### Complete the following
#1 According to the passage about Alec Baldwin on Twitter, on what date did he post his first tweet?
#2 Extend the passage about Alec Baldwin on Twitter, picking up right after its last sentence.

Most celebrities start out on Twitter sanely enough, in control of the discourse, limiting themselves to the occasional self-promotional tweet — and then they get sucked in. They take questions from fans. They start revealing more about themselves than they had intended. They get into scraps with Twitter trolls. They put more work into it than they could possibly get out of it. And finally, some of them just smash their new digital toy and walk away, as Alec Baldwin did a week ago, when he quit after a glorious six-month run as one of the social network’s brightest stars.
Baldwin loved Twitter from the start, and it loved him back. His pitch-perfect first tweet, on May 27, earned him more than 100 retweets because it presented the online Baldwin everybody had been hoping for: a man who was as funny off-the-cuff as he was when he put his chocolatey baritone to work delivering lines written for him by others. “My first tweet,” he wrote. “Maybe I needed a glass of wine beforehand. I feel … so shy.”

### Records in a dataset
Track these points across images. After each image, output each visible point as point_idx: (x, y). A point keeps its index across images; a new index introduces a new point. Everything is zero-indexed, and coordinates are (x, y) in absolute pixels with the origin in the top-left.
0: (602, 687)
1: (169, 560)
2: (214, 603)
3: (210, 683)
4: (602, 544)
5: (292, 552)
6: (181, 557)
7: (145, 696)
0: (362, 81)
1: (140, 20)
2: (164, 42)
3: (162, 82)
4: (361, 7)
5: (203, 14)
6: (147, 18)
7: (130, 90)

---

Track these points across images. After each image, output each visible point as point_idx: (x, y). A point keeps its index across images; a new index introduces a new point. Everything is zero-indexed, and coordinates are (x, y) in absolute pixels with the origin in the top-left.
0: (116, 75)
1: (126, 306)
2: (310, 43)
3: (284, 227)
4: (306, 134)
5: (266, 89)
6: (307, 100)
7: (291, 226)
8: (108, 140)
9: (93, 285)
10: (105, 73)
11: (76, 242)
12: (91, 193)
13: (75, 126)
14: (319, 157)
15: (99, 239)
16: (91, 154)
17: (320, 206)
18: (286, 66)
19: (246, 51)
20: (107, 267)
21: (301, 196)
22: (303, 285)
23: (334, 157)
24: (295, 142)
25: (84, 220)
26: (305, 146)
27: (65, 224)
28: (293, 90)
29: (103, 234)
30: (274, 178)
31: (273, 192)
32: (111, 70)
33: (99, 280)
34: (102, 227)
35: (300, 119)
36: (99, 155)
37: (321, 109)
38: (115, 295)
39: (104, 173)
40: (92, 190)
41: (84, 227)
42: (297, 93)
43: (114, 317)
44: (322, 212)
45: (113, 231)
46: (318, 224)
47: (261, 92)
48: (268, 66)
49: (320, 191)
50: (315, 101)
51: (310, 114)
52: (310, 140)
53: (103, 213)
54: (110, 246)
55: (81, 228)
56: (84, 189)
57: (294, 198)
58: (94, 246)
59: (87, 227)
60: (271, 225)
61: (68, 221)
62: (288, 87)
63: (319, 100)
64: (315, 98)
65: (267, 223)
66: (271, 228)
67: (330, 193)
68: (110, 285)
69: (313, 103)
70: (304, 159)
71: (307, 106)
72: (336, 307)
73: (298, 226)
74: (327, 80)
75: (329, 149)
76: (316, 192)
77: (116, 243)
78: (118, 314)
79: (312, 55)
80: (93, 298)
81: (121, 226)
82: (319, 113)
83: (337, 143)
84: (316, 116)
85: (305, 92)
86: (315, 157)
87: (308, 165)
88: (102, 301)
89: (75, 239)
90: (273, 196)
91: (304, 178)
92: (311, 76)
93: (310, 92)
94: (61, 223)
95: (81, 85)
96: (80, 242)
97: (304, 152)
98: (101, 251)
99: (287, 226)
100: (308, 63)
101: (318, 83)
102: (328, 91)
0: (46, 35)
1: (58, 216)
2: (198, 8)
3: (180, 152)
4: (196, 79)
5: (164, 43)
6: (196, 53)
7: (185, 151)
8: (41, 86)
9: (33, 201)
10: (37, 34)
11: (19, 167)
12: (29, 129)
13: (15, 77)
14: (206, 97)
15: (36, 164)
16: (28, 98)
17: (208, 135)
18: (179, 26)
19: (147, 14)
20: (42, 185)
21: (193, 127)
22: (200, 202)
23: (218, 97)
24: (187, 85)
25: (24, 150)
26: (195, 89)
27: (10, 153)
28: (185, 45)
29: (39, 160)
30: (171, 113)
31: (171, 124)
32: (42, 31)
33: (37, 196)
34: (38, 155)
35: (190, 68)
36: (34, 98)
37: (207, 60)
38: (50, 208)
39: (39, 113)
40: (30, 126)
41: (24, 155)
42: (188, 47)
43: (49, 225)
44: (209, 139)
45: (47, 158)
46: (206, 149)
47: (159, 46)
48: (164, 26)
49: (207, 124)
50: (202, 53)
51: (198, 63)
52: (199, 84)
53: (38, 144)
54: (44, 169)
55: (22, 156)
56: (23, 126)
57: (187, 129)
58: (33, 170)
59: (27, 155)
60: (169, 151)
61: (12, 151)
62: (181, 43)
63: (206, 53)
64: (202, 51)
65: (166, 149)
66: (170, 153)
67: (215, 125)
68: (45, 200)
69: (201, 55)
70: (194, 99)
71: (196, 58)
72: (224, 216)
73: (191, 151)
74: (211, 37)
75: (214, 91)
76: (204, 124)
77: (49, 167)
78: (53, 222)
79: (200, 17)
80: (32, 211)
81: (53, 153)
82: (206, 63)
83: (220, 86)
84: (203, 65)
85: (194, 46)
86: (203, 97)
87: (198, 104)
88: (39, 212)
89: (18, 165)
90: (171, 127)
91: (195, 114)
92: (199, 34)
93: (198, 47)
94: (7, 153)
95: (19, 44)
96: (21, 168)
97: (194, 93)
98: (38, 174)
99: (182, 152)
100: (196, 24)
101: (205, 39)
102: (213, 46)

### Task results
#1 May 27.

#2
Like other celebrity tweeters, Baldwin had struck an odd bargain with social media. He had more or less become the president of his own fan club, a job once assumed (in the days of Old Hollywood, as well as in the nineties era of devotional websites) by borderline-obsessive fans with a lot of time on their hands. In exchange for a glimpse of the “real” Alec Baldwin, the actual Alec Baldwin was at it day and night, interpreting the events of his life via 140-character bites. He tweeted a lot more than seemed strictly necessary for a successful actor and potential politician, but he was very good at it, and all the retweets he earned must have felt like applause.
But on Twitter, the applause can be dangerous — it tempts celebrities to say too much about themselves, rather than safely filling their feeds with spamlike utterances, like Martha Stewart does. Stewart, as you might guess, shows nothing on Twitter of the angry, driven woman whom students of her career glimpsed in James B. Stewart’s recent book, Tangled Webs. Still, she manages to hang on to 2.5 million followers, who must not mind her non-interactive, spambot style. Tireless standup comedian Louis C.K. now has more than 750,000 followers, but follows no one in return — he sees Twitter as a broadcast medium. Unlike countless other comics who really work it, he doesn’t write jokes for free or post 140-character unburdenings of his psyche. But as his time on Twitter has gone by, even this onetime refusenik has shown signs of caving. Recently, he sent out a tweet asking his followers if any of them had recorded a show during which he had come up with new material he could not recall. So there he was, crowd-sourcing, a regular Clay Shirky.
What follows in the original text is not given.